Can we use our anxiety to our advantage?
In this week's TIME cover story, Alice Park explores the upside of anxiety — and how we can channel fear to bring out the best in ourselves

A little anxiety isn't necessarily a bad thing, says Alice Park in TIME. That on-edge feeling can actually help us function at our best. "Philosophers and poets, from their perch on the cutting edge of reason, have always seen the advantage of anxiety," she says (subscription required). T.S. Eliot called it the "handmaiden of creativity"; novelist Angela Carter referred to it as "the beginning of conscience." And for everyone from firefighters to professional athletes to neurotic comedians, anxiety isn't a crippling fear — it's a "critical ingredient" in the recipe for peak performance.
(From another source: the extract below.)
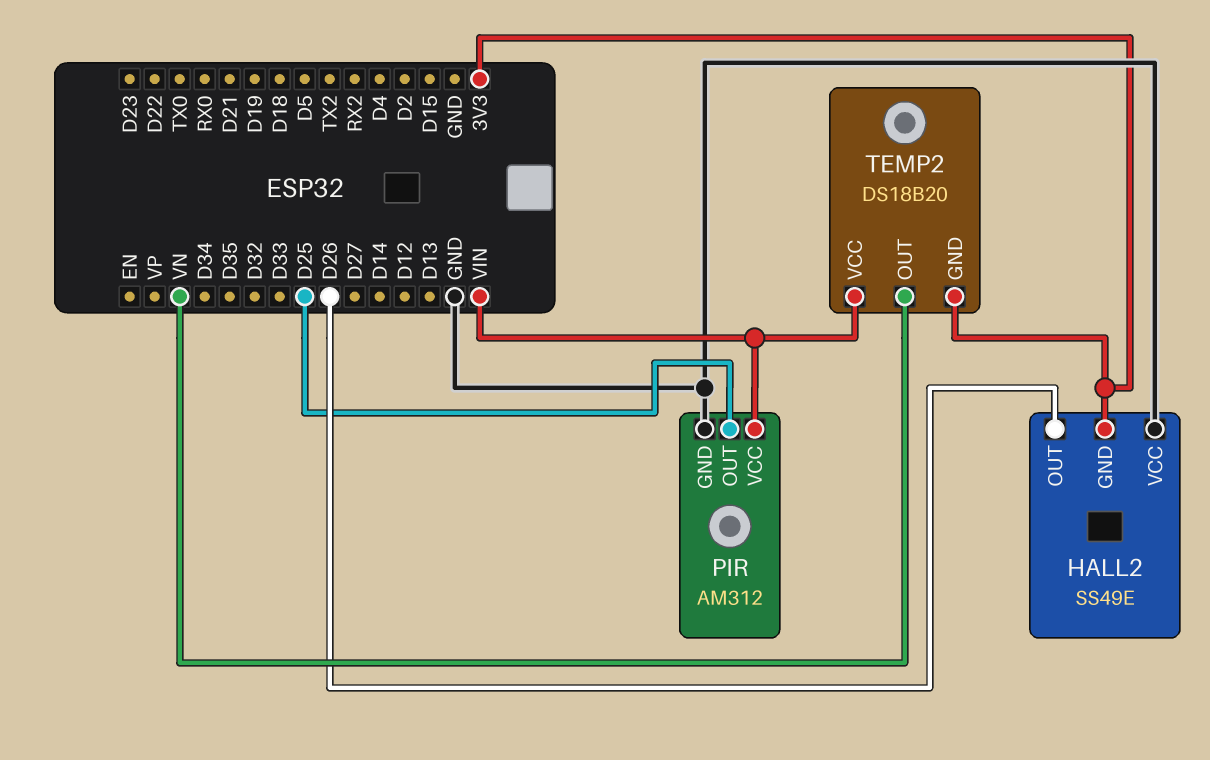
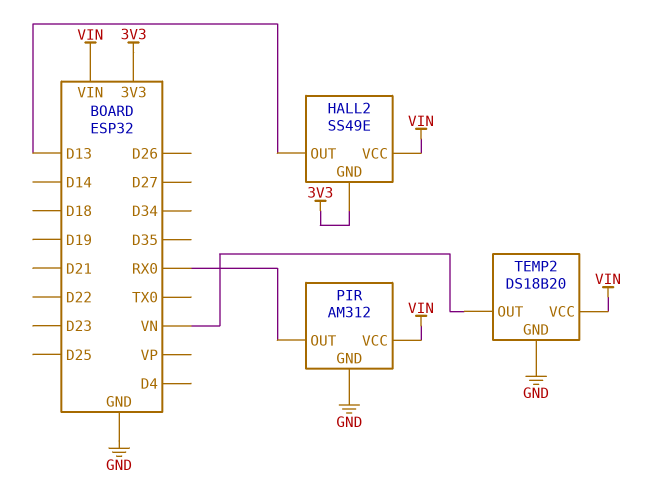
HALL2 pin OUT: D26 -> D13
HALL2 pin VCC: GND -> VIN
PIR pin OUT: D25 -> RX0
TEMP2 pin GND: 3V3 -> GND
The key, Park says, isn't fighting off anxiety or numbing ourselves with Xanax or Valium, but learning how to manage the sensation — "metabolic jujitsu," if you will — and using it as an asset. Here, an excerpt:
For all the suffering anxiety causes, the fact is, the species would not be better off without it — and we might not be here at all. At its core, anxiety is a reaction, an arousal to a stimulus that we perceive as dangerous or threatening. The fabled saber-toothed tiger springs at the primitive human, and the human reacts with a biological red alert, bypassing the relatively time consuming thinking centers in the brain in favor of a shortcut directly to the deeper-seated hypothalamus. This awakens the nervous system to release hormones that instantly rev up heart rate and respiration, feeding fresh blood and oxygen to the muscles, which need the boost to carry the human as quickly and as far away from danger as possible… It's a nifty response, one that produced a lot of people who would live to see another day, and, more important, sire new generations of babies who would inherit their hair-trigger reflexes.
In fact, it's this dual face of anxiety that has made it such a permanent part of the evolutionary recipe for the human species.